He may have been defeated by his ex-wife at the Oscars on Sunday, but it looks like James Cameron is on track to win the world popularity contest. A tribe from the Indian subcontinent has appealed to the “powerful thought leader” and film director to help them save their sacred mountain from a mining company. “Avatar is real,” states the press release, exhorting Cameron by name, who claimed last year that his movie was the perfect recruiting tool for eco terrorists.
But perhaps the weirdest side effects of Avatar is that it’s become a tool for publicists with eco clients and that Variety is being turned into an ecological publication. Last week, a bunch of environmental NGOs, including Greenpeace and Earthworks, clubbed together to buy a full-page ad in the Hollywood trade magazine, and this week it’s the turn of the Survival charity.
“Just as the Na’vi describe the forest of Pandora as ‘their everything,’ for the Dongria Kondh, life and land have always been deeply connected,” said charity director Stephen Corry. “The fundamental story of Avatar–if you take away the multi-colored lemurs, the long-trunked horses and warring androids–is being played out today in the hills of Niyamgiri.”
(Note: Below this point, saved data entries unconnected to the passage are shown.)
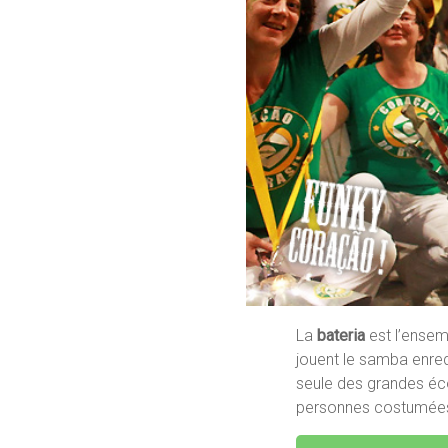
La
bateria
est l’ensem
jouent le samba enre
seule des grandes éc
personnes costumées q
The bad guys this time are Vedanta, who reckon there’s bauxite in that thar hill, with an open-cast mine planned for the area, in the state of Orissa. “The mine will destroy the forests on which the Dongria Kondh depend and wreck the lives of thousands of other Kondh tribal people living in the area.” I’ve got a bit of a problem with fly-tippers in the alleyway off my house: perhaps James could lend a hand when he’s done in India.